[Start of Attachment]

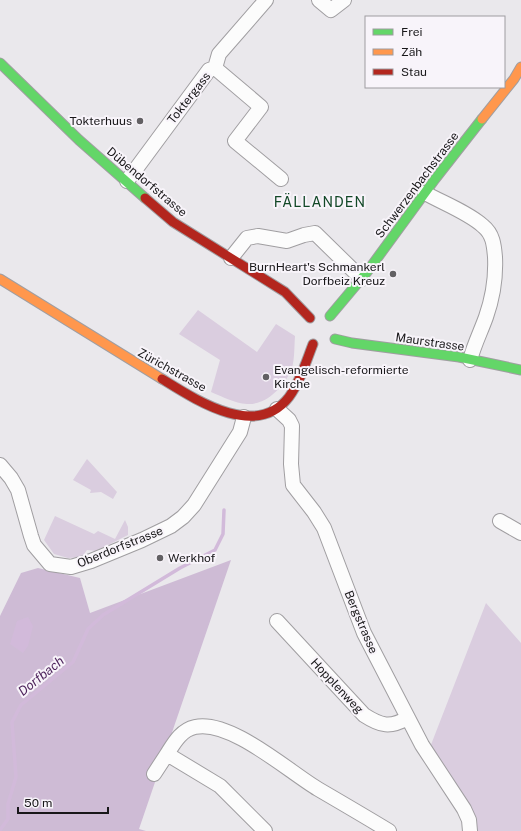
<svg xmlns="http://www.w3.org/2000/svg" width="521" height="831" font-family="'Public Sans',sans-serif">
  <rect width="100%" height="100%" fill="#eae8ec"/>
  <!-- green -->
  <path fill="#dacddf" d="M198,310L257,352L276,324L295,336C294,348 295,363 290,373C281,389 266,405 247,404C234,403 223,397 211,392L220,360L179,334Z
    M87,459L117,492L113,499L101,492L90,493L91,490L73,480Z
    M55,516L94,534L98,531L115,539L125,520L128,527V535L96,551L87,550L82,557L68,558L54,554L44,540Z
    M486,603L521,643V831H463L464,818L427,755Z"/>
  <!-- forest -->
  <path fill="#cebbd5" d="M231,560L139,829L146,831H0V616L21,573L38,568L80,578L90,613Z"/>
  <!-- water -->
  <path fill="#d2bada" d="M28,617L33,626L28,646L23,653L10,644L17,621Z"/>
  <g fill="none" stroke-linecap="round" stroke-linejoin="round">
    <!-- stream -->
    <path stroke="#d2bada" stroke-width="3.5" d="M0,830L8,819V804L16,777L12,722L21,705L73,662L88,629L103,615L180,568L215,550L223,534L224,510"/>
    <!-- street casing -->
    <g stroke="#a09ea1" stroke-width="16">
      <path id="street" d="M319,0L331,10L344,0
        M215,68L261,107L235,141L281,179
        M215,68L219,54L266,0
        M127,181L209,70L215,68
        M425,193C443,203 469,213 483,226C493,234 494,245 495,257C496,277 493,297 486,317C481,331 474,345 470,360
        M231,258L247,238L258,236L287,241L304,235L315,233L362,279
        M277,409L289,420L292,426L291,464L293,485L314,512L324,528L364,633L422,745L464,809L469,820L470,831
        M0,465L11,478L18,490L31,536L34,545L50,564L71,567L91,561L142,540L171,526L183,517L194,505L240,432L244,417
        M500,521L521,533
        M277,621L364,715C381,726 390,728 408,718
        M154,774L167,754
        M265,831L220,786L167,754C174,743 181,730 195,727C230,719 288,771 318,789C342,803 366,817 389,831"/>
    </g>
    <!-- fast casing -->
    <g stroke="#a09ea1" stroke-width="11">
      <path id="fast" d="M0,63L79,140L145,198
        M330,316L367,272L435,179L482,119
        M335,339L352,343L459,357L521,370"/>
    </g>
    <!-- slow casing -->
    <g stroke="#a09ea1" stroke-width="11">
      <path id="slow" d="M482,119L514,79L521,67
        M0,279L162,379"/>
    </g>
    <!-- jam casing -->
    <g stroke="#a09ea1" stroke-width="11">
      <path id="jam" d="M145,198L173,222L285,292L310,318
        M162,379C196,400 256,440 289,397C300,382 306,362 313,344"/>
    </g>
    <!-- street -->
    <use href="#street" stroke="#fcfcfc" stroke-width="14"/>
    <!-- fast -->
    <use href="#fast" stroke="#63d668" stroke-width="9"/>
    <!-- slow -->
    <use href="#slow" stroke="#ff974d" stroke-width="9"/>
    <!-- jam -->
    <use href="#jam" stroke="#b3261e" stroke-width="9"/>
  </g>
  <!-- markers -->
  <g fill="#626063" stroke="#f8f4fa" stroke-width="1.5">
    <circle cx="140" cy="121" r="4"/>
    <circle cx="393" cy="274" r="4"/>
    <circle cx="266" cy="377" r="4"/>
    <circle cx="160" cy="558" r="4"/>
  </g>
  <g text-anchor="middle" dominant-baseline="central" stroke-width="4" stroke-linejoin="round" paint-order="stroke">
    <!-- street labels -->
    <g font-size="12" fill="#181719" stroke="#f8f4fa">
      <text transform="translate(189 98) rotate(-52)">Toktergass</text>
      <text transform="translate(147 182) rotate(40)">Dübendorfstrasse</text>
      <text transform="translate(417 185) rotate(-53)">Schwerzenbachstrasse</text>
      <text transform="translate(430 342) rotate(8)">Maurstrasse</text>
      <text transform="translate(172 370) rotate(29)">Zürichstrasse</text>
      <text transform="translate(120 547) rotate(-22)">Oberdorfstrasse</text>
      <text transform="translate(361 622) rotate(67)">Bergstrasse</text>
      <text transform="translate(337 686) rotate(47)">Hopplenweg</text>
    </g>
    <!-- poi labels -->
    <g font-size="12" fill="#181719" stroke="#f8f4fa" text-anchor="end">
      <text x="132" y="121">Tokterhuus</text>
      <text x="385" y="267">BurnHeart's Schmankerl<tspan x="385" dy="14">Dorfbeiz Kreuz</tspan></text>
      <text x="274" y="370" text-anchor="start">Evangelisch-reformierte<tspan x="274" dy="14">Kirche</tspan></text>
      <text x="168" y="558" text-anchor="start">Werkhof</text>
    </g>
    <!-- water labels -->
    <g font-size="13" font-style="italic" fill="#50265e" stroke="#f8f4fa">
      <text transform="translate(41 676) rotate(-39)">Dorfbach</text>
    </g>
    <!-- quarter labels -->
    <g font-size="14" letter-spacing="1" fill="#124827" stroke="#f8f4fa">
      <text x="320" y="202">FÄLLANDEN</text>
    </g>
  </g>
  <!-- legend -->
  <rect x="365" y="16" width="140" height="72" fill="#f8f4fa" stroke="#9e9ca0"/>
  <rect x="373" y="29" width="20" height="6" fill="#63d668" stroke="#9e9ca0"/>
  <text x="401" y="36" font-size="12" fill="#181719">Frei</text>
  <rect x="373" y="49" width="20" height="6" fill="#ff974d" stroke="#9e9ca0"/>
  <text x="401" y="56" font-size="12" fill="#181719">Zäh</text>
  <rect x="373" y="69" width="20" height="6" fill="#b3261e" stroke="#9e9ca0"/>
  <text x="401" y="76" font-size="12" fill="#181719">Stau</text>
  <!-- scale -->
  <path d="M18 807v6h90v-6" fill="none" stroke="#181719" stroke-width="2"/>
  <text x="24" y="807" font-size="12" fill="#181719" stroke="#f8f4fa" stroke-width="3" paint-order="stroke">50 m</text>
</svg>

[End of Attachment]
[Start of Attachment]

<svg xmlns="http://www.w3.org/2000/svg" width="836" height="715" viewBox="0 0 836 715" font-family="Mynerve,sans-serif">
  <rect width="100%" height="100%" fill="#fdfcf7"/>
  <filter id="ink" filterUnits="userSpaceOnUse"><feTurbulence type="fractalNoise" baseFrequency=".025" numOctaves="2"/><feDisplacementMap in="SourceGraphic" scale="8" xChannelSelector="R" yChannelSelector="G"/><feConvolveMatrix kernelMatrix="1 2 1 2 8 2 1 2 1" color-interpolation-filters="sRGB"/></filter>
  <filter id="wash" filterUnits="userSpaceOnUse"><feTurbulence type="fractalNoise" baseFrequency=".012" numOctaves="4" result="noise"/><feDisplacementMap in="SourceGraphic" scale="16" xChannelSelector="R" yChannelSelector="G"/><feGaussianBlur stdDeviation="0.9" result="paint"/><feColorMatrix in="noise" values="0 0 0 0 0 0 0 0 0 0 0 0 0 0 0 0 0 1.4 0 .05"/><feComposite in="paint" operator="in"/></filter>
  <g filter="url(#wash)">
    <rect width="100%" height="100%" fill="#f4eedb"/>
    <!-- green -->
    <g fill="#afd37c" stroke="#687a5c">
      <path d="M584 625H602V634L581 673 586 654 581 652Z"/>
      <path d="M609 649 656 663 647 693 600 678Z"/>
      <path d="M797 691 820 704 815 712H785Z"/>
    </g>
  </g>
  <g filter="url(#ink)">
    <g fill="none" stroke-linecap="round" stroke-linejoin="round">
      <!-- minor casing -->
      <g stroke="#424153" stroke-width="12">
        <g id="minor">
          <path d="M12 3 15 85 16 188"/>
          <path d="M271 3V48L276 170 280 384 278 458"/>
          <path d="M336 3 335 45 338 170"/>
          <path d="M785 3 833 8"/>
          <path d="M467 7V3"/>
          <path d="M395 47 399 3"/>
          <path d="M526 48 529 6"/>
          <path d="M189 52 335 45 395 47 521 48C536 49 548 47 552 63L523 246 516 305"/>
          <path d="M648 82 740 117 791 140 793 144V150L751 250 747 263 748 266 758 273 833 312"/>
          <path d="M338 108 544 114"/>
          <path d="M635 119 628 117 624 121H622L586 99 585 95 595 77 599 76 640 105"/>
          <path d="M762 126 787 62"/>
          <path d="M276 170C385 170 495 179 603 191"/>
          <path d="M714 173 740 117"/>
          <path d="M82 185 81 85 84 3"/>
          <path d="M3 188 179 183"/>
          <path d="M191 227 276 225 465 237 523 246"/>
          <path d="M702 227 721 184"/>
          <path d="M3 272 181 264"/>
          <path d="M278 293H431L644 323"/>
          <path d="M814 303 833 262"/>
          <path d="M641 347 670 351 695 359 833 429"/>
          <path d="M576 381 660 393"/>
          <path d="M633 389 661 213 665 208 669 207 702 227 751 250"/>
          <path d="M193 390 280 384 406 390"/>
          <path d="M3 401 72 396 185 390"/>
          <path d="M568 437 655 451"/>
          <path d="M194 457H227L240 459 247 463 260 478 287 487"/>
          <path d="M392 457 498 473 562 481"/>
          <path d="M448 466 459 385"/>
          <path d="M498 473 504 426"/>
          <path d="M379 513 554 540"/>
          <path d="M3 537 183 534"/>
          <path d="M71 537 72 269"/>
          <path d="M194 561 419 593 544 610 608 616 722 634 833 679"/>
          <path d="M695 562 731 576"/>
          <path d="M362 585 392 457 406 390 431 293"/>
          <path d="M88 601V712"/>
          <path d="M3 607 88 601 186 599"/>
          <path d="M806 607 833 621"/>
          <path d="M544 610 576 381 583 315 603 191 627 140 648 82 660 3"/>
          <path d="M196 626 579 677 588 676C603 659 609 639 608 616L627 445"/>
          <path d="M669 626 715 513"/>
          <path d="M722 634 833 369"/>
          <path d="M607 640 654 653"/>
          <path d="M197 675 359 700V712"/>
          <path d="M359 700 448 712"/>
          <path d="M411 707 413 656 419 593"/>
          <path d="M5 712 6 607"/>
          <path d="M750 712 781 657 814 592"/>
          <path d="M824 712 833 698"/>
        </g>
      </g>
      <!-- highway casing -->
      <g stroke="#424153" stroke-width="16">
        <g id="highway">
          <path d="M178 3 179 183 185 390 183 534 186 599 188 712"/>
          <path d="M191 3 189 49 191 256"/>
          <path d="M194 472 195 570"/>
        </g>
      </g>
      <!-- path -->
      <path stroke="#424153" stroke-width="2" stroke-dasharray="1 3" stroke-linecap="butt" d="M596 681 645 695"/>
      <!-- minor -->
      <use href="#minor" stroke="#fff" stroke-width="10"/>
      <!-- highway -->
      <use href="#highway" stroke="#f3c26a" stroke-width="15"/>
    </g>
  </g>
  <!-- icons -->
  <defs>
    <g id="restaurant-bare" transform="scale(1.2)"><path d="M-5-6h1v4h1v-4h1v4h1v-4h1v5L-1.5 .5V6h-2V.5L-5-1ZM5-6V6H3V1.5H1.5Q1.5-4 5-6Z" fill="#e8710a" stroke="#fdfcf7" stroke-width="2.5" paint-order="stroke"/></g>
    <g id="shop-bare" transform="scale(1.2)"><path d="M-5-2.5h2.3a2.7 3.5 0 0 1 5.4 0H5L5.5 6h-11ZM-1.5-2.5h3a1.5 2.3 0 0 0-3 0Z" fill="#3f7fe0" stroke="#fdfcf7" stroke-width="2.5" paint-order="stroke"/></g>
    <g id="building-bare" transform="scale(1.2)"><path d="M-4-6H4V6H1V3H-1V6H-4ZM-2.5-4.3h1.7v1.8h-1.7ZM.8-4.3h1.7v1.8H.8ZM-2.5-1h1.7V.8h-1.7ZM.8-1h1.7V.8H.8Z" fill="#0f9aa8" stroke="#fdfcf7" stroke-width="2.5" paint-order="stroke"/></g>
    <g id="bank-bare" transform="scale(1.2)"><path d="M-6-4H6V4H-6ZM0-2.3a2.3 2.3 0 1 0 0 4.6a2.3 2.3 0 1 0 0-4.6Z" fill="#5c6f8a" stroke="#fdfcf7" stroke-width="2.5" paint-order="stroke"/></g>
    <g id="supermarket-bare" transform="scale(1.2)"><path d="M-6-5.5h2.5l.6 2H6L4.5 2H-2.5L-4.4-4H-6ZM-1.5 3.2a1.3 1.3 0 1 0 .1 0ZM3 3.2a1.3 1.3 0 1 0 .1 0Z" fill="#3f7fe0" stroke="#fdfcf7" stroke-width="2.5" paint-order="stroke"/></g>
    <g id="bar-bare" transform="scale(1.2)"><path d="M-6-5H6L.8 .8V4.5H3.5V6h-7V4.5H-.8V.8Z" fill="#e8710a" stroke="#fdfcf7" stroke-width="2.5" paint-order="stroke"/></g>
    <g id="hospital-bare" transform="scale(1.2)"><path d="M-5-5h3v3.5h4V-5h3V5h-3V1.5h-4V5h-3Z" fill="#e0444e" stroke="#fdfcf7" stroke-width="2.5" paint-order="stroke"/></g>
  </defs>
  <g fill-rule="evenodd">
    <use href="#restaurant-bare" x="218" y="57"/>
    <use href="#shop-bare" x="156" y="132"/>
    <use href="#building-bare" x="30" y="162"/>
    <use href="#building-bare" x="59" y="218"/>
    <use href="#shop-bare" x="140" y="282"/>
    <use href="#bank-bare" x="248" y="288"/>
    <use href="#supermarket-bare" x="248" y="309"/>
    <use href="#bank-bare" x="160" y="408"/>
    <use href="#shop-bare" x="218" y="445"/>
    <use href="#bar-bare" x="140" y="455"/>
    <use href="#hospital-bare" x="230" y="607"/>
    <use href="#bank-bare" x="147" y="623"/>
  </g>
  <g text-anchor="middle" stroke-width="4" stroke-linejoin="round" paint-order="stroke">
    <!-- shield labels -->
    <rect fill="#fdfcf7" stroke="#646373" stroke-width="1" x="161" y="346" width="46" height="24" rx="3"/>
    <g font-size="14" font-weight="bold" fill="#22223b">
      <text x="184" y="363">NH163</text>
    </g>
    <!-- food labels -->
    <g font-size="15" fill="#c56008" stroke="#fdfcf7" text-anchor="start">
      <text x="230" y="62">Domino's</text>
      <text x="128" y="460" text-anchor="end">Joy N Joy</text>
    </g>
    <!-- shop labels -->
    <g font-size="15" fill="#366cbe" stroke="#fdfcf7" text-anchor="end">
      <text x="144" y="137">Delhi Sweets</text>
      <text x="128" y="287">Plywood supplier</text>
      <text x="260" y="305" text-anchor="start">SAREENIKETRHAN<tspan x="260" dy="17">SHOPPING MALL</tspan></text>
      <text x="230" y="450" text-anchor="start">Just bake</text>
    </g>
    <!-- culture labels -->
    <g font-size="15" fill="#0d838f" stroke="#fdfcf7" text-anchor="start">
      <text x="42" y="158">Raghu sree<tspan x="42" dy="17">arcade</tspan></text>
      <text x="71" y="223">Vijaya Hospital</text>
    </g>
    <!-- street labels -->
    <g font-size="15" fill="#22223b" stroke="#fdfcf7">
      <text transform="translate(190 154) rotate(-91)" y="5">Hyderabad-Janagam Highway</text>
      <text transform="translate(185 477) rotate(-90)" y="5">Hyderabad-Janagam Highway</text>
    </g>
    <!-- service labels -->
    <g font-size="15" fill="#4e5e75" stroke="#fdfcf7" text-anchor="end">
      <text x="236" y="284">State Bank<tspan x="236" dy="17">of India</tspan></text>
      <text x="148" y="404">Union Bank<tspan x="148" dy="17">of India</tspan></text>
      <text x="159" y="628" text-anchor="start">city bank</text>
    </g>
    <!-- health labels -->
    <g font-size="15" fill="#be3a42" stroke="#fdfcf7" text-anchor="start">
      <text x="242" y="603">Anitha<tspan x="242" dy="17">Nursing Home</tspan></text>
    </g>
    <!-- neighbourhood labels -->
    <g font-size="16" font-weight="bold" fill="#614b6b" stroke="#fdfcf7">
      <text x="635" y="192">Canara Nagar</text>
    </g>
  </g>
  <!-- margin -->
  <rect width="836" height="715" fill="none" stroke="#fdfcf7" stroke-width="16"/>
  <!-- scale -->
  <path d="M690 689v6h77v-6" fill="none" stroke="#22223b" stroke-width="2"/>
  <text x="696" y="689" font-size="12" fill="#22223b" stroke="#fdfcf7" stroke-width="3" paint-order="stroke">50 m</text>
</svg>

[End of Attachment]

▶ [TASK DESCRIPTION] Show every line of the listing that includes the word "middle".

▶ [ANSWER SPACE]
  <g text-anchor="middle" dominant-baseline="central" stroke-width="4" stroke-linejoin="round" paint-order="stroke">
  <g text-anchor="middle" stroke-width="4" stroke-linejoin="round" paint-order="stroke">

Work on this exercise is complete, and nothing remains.